Il était en permission. Il jouait de la flûte traversière lors des cérémonies du Jour du Souvenir. Il développait des solutions technologiques pour sauver des vies de soldats. Ce soir, c’est lui que sa communauté pleure.

Quelques heures seulement après qu’Ouri Saroussi a donné sa vie pour arracher son fils à la noyade dans le Jourdain, une vidéo filmée par Yitzhak Malmad a commencé à circuler dans les réseaux de la communauté de Har Bracha et bien au-delà. On y voit Ouri jouer de la flûte traversière lors de la dernière cérémonie du Jour du Souvenir. Une image d’une douceur poignante qui dit tout de l’homme qu’il était — combattant, musicien, père, réserviste — et qui rend son absence encore plus insupportable.

Ouri Saroussi, 48 ans, résidait à Har Bracha, en Samarie. Il était parti en courte permission de son service militaire lorsque le drame s’est produit. Voyant son fils emporté par le courant du Jourdain, il n’a pas hésité une seconde. Il a plongé. Son fils aîné a finalement réussi à extraire l’enfant de l’eau.
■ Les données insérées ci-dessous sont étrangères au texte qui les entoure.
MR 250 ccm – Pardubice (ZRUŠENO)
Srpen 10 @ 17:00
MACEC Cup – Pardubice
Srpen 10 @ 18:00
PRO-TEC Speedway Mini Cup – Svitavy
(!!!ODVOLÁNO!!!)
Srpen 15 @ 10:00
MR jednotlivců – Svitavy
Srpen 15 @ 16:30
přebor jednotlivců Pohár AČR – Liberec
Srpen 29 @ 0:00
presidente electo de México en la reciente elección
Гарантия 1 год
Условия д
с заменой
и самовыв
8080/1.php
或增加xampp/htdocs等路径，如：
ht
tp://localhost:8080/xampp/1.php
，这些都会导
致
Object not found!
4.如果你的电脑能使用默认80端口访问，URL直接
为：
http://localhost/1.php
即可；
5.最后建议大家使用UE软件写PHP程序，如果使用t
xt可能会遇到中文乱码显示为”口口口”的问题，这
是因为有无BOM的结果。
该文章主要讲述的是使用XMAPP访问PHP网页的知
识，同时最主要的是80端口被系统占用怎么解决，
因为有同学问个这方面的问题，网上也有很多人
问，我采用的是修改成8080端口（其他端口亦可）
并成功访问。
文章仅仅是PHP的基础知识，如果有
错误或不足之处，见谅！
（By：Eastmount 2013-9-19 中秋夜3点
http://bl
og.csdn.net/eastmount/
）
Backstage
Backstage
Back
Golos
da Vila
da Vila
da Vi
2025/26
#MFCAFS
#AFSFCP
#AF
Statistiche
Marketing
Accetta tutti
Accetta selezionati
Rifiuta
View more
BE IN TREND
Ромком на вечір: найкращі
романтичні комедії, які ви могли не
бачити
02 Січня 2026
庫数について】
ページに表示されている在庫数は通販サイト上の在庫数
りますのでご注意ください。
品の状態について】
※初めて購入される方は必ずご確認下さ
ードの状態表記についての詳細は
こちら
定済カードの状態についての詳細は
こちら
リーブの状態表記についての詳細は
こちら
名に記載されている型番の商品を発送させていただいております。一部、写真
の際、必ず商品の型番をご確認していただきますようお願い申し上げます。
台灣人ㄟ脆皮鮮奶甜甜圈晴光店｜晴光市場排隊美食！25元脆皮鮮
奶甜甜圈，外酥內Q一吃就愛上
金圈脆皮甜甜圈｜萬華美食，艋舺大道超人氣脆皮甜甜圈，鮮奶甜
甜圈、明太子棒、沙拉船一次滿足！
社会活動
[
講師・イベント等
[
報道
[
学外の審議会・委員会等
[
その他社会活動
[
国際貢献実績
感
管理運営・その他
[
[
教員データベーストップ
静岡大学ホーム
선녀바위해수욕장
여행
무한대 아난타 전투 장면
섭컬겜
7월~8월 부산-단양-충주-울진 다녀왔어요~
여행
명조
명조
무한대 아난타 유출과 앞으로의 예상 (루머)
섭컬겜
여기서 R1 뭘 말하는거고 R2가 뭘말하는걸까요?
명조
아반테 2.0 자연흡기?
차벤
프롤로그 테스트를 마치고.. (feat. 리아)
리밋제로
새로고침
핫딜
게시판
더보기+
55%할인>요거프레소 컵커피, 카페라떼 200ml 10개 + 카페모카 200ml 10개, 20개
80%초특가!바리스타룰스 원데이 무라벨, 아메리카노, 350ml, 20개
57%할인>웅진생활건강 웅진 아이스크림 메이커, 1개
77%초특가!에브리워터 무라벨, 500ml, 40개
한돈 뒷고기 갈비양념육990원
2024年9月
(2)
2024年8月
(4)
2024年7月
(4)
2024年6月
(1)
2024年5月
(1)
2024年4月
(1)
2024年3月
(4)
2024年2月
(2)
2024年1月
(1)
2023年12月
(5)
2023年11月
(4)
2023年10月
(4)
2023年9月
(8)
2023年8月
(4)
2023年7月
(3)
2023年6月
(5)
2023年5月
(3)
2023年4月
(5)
Mais Ouri, lui, a été emporté par la force du courant et a disparu.

Une course contre le temps

Quatre équipes de pompiers et de sauveteurs de la station Galilée-Golan ont été dépêchées sur place et ont mené des recherches intensives le long des rives du fleuve. L’unité de sauvetage spécialisée du district Nord a finalement localisé Ouri inconscient, à plusieurs centaines de mètres du point où il avait disparu. Les équipes ont dû entrer dans les eaux tumultueuses pour atteindre son corps et le ramener sur la rive. Transféré en état critique aux équipes médicales, Ouri Saroussi a été déclaré mort peu après.

Il laisse derrière lui son épouse Tehila et huit enfants. Sa sœur, Orit Kayam, et toute la communauté de Har Bracha sont sous le choc. Ses funérailles se tiendront à 13h00 au cimetière militaire du mont Herzl, à Jérusalem. La famille observera la semaine de deuil au 29 rue Eitan, à Har Bracha.

Un homme de deux mondes

Ouri Saroussi n’était pas seulement soldat de réserve. Dans le cadre de ce service, il s’était spécialisé dans le développement de solutions technologiques destinées à améliorer la survie des combattants sur le terrain — une façon pour lui de mettre ses compétences au service de ceux qui risquent leur vie chaque jour. Le président du Conseil régional de Samarie, Yossi Dagan, a rendu hommage à « un combattant dans l’âme, en uniforme comme dans sa vie civile, un homme de bienveillance dont l’ultime geste de bravoure — plonger sans hésiter dans le fleuve pour sauver son fils — est le témoignage le plus pur de qui il était : un homme de dévouement, d’amour et de responsabilité. »

« La Samarie a perdu aujourd’hui un homme précieux, un pilier pour sa famille et un combattant qui répondait toujours à l’appel », a-t-il ajouté.

L’équipe d’urgence de Har Bracha a précisé dans son communiqué qu’Ouri « était entré dans l’eau pour aider et avait réussi à extraire son fils sain et sauf, mais ses forces ne lui ont pas suffi. » Six mots qui résument un sacrifice total.